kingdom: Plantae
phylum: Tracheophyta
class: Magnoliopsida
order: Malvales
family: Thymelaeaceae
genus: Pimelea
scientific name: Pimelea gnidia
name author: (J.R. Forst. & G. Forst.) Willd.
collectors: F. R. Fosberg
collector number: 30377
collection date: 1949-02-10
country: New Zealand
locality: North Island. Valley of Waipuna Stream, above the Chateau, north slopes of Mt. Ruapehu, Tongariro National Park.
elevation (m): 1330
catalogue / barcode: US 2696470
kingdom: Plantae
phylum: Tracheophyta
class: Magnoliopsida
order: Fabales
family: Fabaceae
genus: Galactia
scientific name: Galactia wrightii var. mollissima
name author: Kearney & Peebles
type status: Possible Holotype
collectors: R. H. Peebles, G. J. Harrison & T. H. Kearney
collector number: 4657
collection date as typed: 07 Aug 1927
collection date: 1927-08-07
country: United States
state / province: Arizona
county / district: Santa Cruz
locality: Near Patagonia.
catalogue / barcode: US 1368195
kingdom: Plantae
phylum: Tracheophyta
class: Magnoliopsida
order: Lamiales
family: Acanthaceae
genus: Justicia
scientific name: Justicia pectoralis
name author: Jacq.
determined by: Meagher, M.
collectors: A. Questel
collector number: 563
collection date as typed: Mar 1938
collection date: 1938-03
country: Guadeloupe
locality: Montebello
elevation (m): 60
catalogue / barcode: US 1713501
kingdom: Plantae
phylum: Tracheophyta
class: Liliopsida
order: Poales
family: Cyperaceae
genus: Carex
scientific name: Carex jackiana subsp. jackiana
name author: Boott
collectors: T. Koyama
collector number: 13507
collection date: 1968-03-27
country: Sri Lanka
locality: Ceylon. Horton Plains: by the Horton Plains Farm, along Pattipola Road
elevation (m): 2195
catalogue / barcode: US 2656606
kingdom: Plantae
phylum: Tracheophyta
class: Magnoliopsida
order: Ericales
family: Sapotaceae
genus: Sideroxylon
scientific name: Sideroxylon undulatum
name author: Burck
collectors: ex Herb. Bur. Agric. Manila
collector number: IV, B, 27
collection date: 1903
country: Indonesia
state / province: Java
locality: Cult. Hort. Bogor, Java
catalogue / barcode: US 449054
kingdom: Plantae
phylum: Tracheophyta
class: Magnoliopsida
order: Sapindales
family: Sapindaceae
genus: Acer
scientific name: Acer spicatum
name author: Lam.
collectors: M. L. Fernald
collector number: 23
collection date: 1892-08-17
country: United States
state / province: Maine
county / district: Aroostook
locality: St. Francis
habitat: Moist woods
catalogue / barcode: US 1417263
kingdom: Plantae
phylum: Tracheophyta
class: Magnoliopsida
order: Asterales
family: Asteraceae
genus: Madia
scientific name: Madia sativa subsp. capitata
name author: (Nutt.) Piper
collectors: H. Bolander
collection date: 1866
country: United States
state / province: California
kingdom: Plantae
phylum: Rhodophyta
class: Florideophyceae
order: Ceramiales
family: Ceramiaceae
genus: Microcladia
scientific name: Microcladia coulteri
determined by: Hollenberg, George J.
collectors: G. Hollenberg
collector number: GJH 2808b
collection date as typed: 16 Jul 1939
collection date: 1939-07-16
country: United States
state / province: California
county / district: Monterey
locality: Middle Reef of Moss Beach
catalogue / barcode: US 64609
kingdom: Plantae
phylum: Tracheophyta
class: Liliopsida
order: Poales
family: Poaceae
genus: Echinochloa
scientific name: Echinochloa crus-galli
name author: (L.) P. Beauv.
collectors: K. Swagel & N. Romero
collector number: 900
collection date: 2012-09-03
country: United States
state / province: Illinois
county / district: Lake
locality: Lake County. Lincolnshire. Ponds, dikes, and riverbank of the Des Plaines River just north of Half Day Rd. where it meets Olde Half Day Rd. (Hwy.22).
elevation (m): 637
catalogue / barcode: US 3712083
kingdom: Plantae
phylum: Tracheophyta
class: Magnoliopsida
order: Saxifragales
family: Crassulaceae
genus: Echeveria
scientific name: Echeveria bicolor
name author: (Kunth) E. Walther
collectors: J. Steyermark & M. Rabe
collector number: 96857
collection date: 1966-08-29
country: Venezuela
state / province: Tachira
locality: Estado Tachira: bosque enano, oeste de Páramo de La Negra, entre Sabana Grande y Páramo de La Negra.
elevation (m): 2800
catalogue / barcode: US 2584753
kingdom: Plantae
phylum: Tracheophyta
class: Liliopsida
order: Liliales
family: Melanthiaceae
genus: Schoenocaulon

::::

* _Instructions to follow_
Which lines of the records above contain the word "number"? List each of them in full, with capitalization counting.

* _Worked solution_
collector number: 30377
collector number: 4657
collector number: 563
collector number: 13507
collector number: IV, B, 27
collector number: 23
collector number: GJH 2808b
collector number: 900
collector number: 96857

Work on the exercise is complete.